(SUPPLIED RECORDS begins)

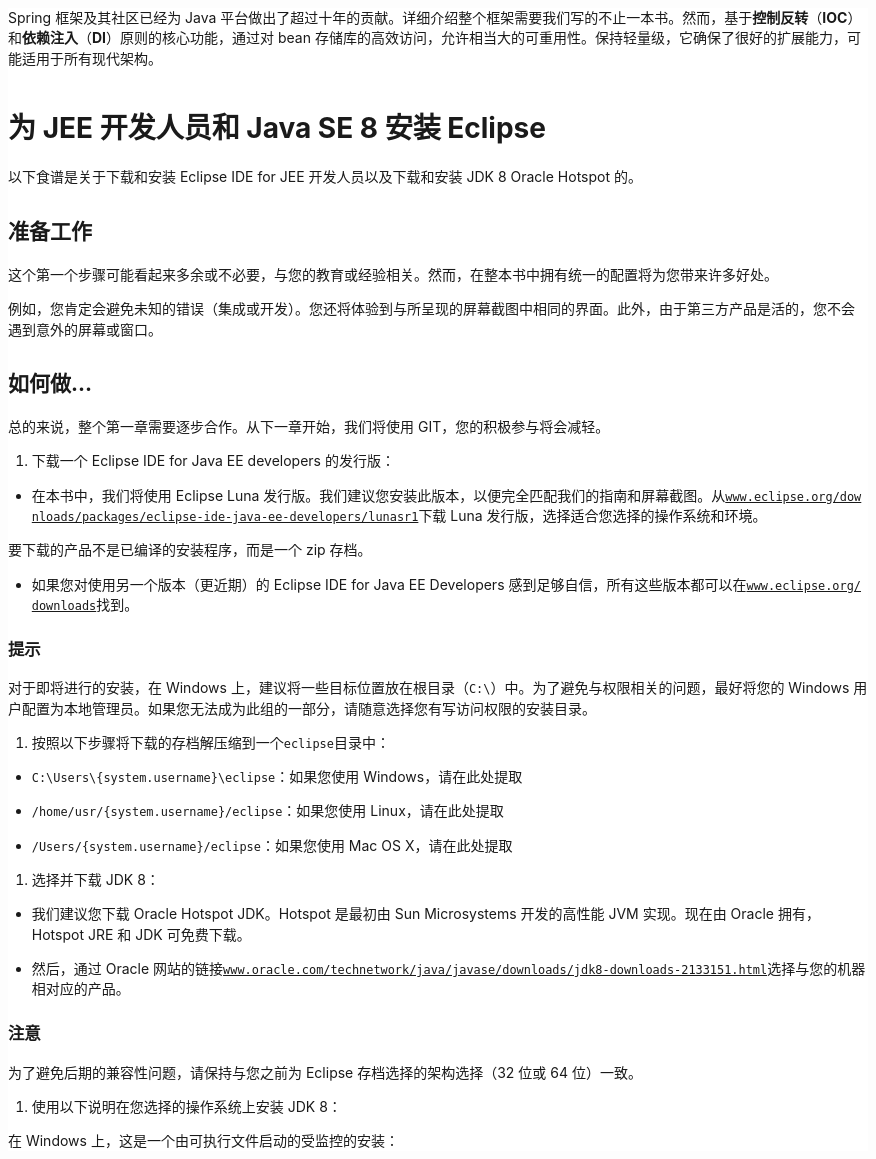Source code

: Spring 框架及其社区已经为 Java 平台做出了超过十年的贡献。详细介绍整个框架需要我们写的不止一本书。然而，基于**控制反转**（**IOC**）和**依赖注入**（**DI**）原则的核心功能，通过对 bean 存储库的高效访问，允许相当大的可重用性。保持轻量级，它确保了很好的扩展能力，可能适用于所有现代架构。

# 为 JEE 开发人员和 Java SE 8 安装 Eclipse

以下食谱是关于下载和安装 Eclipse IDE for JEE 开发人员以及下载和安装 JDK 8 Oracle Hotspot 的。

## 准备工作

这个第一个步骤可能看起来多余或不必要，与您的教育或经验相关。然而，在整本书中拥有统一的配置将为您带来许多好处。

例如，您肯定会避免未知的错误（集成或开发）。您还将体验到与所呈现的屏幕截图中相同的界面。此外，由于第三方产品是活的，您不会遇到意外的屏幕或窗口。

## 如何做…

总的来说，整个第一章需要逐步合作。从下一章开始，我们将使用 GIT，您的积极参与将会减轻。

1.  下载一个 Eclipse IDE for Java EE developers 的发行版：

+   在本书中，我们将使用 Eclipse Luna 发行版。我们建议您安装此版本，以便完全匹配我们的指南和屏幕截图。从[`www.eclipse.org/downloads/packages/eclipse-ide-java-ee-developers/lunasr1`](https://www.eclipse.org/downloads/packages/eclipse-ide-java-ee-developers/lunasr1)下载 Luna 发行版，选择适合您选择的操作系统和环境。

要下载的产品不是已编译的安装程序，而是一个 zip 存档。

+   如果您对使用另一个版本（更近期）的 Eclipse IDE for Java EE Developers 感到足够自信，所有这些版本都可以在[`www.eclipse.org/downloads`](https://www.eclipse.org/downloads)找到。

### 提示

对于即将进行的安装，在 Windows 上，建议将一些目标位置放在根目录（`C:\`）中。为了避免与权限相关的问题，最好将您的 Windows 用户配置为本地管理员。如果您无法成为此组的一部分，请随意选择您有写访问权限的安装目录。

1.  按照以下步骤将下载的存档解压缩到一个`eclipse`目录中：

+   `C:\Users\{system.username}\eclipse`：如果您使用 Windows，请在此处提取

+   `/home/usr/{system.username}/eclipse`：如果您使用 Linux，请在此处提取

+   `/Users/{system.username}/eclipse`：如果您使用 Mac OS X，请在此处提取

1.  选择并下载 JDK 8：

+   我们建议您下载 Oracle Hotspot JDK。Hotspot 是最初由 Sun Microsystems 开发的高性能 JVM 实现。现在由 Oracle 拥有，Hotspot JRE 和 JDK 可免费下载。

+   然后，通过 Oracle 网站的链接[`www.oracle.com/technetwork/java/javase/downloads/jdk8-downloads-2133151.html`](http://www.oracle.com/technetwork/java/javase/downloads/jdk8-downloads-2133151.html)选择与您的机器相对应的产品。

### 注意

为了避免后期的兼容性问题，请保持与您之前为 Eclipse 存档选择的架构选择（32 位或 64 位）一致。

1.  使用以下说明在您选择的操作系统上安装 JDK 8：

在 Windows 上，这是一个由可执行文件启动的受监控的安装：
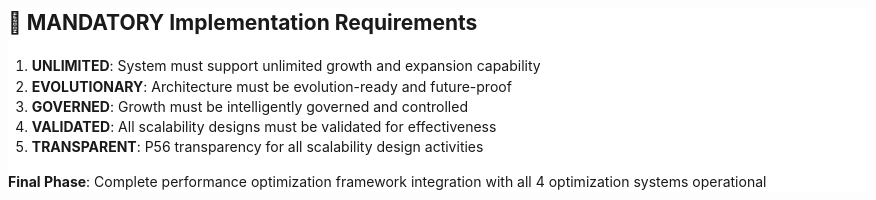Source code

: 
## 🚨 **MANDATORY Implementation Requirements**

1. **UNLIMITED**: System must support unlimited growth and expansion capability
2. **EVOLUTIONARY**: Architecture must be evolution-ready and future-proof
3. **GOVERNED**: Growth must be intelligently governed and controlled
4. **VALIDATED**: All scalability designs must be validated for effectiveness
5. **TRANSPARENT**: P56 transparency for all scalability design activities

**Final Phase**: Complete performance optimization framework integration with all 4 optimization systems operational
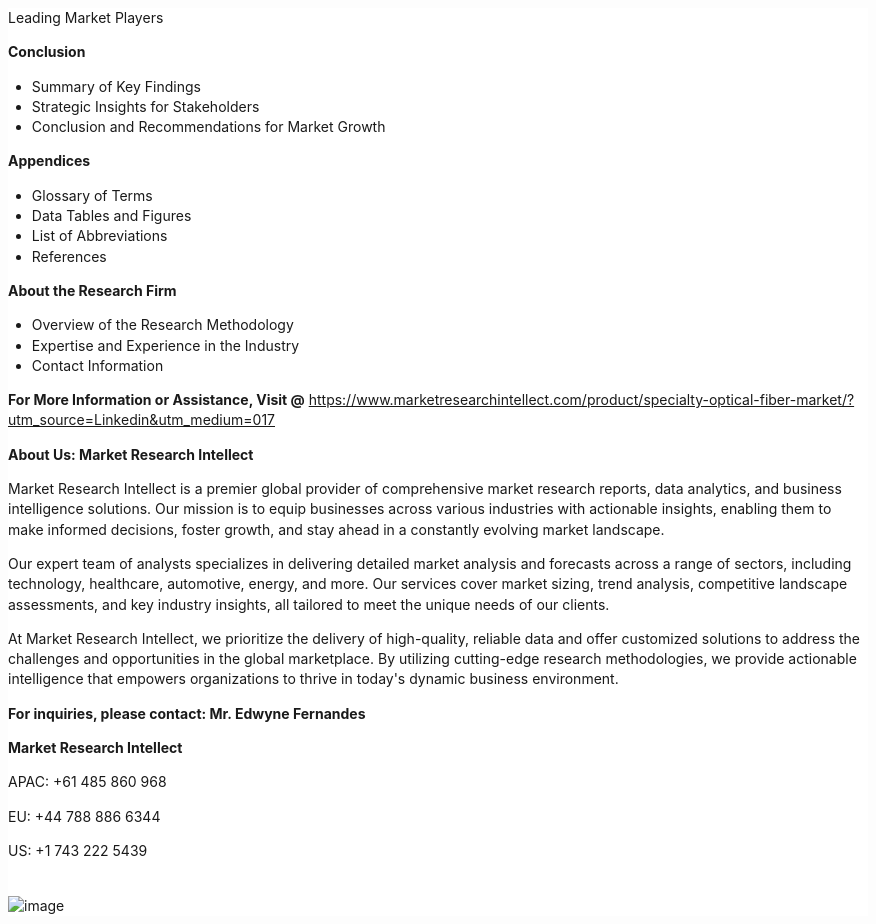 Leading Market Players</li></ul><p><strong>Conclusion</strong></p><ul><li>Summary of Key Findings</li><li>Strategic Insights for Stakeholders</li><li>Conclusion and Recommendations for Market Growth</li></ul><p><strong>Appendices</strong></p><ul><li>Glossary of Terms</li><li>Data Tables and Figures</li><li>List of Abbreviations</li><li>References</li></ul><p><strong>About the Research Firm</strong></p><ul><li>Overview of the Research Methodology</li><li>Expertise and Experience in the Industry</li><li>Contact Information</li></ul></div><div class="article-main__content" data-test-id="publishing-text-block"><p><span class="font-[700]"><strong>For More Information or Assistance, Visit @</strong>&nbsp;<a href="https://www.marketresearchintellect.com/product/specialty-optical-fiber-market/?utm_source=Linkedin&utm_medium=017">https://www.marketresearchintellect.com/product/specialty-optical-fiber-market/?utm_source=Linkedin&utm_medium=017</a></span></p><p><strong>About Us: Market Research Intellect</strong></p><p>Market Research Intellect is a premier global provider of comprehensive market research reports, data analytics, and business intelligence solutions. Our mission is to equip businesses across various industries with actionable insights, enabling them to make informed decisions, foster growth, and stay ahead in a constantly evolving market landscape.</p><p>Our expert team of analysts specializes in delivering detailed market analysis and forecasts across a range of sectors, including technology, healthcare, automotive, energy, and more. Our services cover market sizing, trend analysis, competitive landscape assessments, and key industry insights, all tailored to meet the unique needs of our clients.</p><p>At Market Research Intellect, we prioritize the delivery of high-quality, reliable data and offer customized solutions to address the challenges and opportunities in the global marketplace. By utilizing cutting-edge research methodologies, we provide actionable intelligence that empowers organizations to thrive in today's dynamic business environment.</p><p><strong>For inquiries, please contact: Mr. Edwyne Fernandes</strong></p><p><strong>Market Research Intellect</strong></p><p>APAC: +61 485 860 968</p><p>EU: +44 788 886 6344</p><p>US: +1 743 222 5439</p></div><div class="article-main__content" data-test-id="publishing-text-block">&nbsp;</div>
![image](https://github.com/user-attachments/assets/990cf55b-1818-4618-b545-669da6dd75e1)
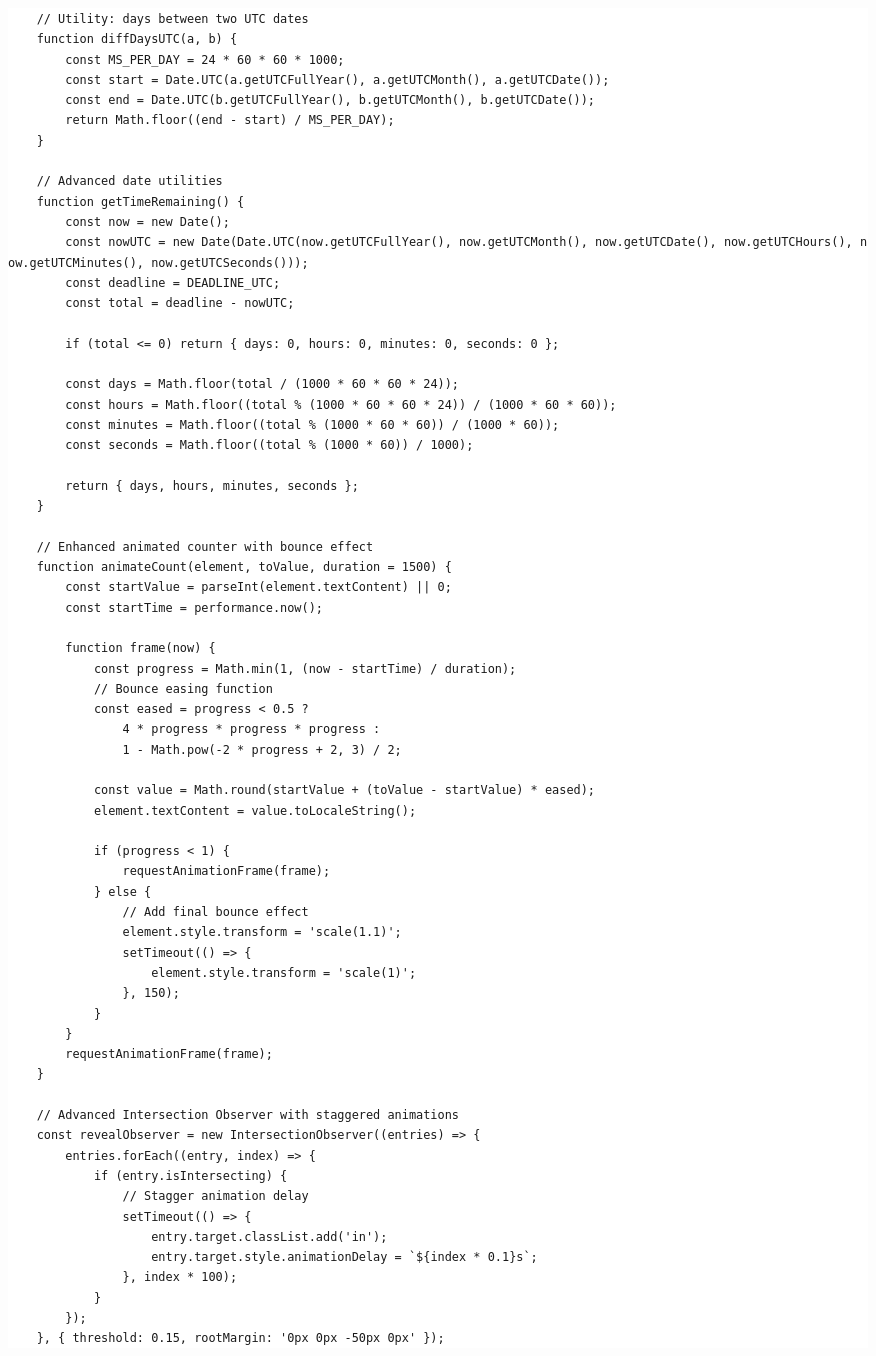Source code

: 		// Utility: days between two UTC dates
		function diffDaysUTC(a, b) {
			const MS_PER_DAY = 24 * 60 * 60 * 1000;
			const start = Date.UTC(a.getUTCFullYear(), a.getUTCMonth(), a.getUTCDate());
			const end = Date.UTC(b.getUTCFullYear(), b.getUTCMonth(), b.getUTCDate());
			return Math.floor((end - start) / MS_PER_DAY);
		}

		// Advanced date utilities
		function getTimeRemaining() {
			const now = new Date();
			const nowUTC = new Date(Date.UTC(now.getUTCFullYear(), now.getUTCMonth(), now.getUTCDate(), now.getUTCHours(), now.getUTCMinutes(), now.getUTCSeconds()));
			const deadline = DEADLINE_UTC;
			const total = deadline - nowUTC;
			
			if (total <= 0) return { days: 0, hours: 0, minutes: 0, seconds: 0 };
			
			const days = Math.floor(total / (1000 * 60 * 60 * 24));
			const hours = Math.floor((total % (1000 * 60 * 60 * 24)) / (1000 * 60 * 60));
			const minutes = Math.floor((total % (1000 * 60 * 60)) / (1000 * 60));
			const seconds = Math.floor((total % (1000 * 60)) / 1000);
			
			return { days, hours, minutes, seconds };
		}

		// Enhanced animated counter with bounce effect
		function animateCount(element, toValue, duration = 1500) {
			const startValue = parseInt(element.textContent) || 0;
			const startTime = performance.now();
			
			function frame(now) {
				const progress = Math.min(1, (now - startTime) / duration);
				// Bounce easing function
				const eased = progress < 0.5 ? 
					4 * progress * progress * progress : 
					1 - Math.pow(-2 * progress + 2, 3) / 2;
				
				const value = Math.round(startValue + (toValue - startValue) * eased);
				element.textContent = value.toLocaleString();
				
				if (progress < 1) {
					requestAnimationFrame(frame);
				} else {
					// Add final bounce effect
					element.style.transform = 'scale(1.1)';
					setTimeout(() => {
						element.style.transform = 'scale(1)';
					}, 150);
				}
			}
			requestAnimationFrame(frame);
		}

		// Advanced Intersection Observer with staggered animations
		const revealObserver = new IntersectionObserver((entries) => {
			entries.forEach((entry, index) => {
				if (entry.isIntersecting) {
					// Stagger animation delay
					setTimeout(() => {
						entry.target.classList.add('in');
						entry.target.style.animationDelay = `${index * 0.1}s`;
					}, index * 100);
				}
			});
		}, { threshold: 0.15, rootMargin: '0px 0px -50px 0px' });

(SUPPLIED RECORDS ends)

Copy the lines of the material word for word, starting at the line that contains "if (progress <" and continuing through the final line of the material.

### TASK SOLUTION
				if (progress < 1) {
					requestAnimationFrame(frame);
				} else {
					// Add final bounce effect
					element.style.transform = 'scale(1.1)';
					setTimeout(() => {
						element.style.transform = 'scale(1)';
					}, 150);
				}
			}
			requestAnimationFrame(frame);
		}

		// Advanced Intersection Observer with staggered animations
		const revealObserver = new IntersectionObserver((entries) => {
			entries.forEach((entry, index) => {
				if (entry.isIntersecting) {
					// Stagger animation delay
					setTimeout(() => {
						entry.target.classList.add('in');
						entry.target.style.animationDelay = `${index * 0.1}s`;
					}, index * 100);
				}
			});
		}, { threshold: 0.15, rootMargin: '0px 0px -50px 0px' });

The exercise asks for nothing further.